Al hombre a quien llamaban El
manco, pues le faltaba la mitad de un brazo, del codo hacia la nada, una noche,
mientras dormía plácidamente una de sus habituales melopeas, le ocupó un sueño
raro., quizá porque luego, al contárselo a los pocos seguidores que aún
conservaba de sus años de escribidor afamado, lo exageraba de forma demasiado
manifiesta, o porque había olvidado parte del mismo, la parte que mejor fuese
interpretable por cualquiera avezado en los intríngulis del doctor vienés, cuyo
nombre el manco era incapaz de recordar.
En mi sueño, contó, me faltaba
la mitad inferior del brazo izquierdo, ¿cómo si no hubiera podido reconocerme
estando, como estaba, muy dormido? De repente estalló la Revolución, y yo
andaba metido en ella de cabeza. Iba subido al capó de un automóvil en cuyos
laterales alguien había arañado con su navaja ¡Viva la nada!, en uno, y en el
otro, ¡Nada de vivas hasta la muerte! Debía tratarse de un viejo nihilista
llegado de la Europa Centra. Yo, en mi entusiasmo, arengaba a la multitud, que
escuchándome se enardecía y así fue como acabaron quemando la Catedral, donde
se habían refugiado al menos un millar de curas y sus amas, todas ellas
sorprendidas por la Revolución en prendas menores. Más tarde, o quizá
precediéndolo, no soy nada propenso al orden ni a las cronologías, ya me
conocéis, estaba de parte del otro lado y me torturaba a mí mismo a fin de sonsacarme
quiénes eran los cabecillas de la Revuelta. Inútil que, vencido por el dolor y
el pánico a provocarme un dolor todavía más cruel del que ya padecía, me
confesara que yo mismo era el cabecilla de los rebeldes. Nadie me creía, ni yo,
así que acabaron soltándome, o conseguí escapar de mis propias garras. Pero en
el trajín de una cosa u otra, perdí la mitad del brazo que me falta. Debí
arrancármelo yo mismo mientras me interrogaba.

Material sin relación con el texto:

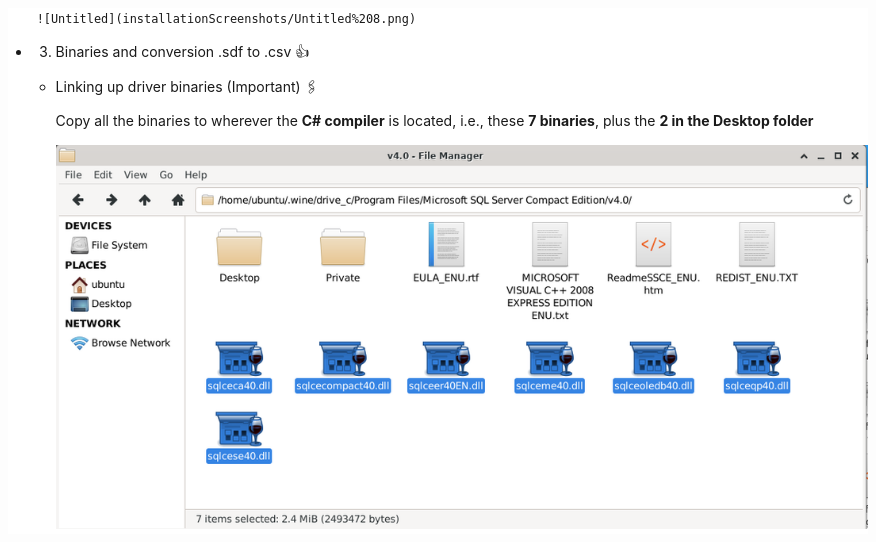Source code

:         ![Untitled](installationScreenshots/Untitled%208.png)
        
    
- 3) Binaries and conversion .sdf to .csv 👍
    - Linking up driver binaries (Important) 🖇
        
        Copy all the binaries to wherever the **C# compiler** is located, i.e., these **7 binaries**, plus the **2 in the Desktop folder**
        
        ![Untitled](installationScreenshots/Untitled%209.png)
        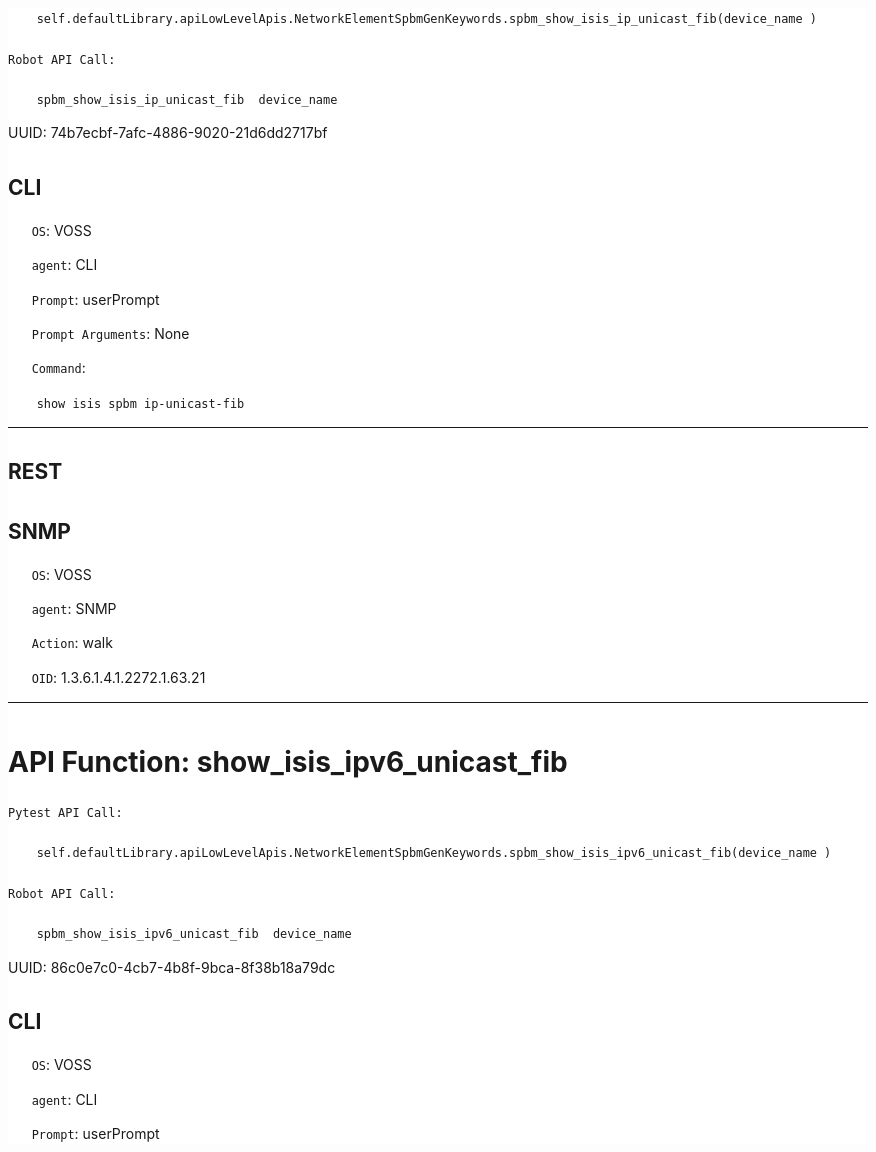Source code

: 		self.defaultLibrary.apiLowLevelApis.NetworkElementSpbmGenKeywords.spbm_show_isis_ip_unicast_fib(device_name )

	Robot API Call: 

		spbm_show_isis_ip_unicast_fib  device_name  

UUID: 74b7ecbf-7afc-4886-9020-21d6dd2717bf
## CLI
&nbsp;&nbsp;&nbsp;&nbsp;&nbsp;&nbsp;`OS`: VOSS

&nbsp;&nbsp;&nbsp;&nbsp;&nbsp;&nbsp;`agent`: CLI

&nbsp;&nbsp;&nbsp;&nbsp;&nbsp;&nbsp;`Prompt`: userPrompt

&nbsp;&nbsp;&nbsp;&nbsp;&nbsp;&nbsp;`Prompt Arguments`: None

&nbsp;&nbsp;&nbsp;&nbsp;&nbsp;&nbsp;`Command`:

		show isis spbm ip-unicast-fib

----------------------------------------------


## REST
## SNMP
&nbsp;&nbsp;&nbsp;&nbsp;&nbsp;&nbsp;`OS`: VOSS

&nbsp;&nbsp;&nbsp;&nbsp;&nbsp;&nbsp;`agent`: SNMP

&nbsp;&nbsp;&nbsp;&nbsp;&nbsp;&nbsp;`Action`: walk

&nbsp;&nbsp;&nbsp;&nbsp;&nbsp;&nbsp;`OID`: 1.3.6.1.4.1.2272.1.63.21

----------------------------------------------


# API Function: show_isis_ipv6_unicast_fib
	Pytest API Call: 

		self.defaultLibrary.apiLowLevelApis.NetworkElementSpbmGenKeywords.spbm_show_isis_ipv6_unicast_fib(device_name )

	Robot API Call: 

		spbm_show_isis_ipv6_unicast_fib  device_name  

UUID: 86c0e7c0-4cb7-4b8f-9bca-8f38b18a79dc
## CLI
&nbsp;&nbsp;&nbsp;&nbsp;&nbsp;&nbsp;`OS`: VOSS

&nbsp;&nbsp;&nbsp;&nbsp;&nbsp;&nbsp;`agent`: CLI

&nbsp;&nbsp;&nbsp;&nbsp;&nbsp;&nbsp;`Prompt`: userPrompt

Por supuesto, ni siquiera
intenté volver a buscarlo. Suerte que tuve de despertar durante la huida. ¿No
me creéis? –detuvo su narración a la vista de las caras de desafección que
mostraban quienes fueran sus más fieles– ¿Me tomáis por un embustero? Mirad –se
remangó la camisa, pero no antes de solicitar que le llenaran su vacía copa de
ginebra, dejando al descubierto la parte del brazo que no tenía.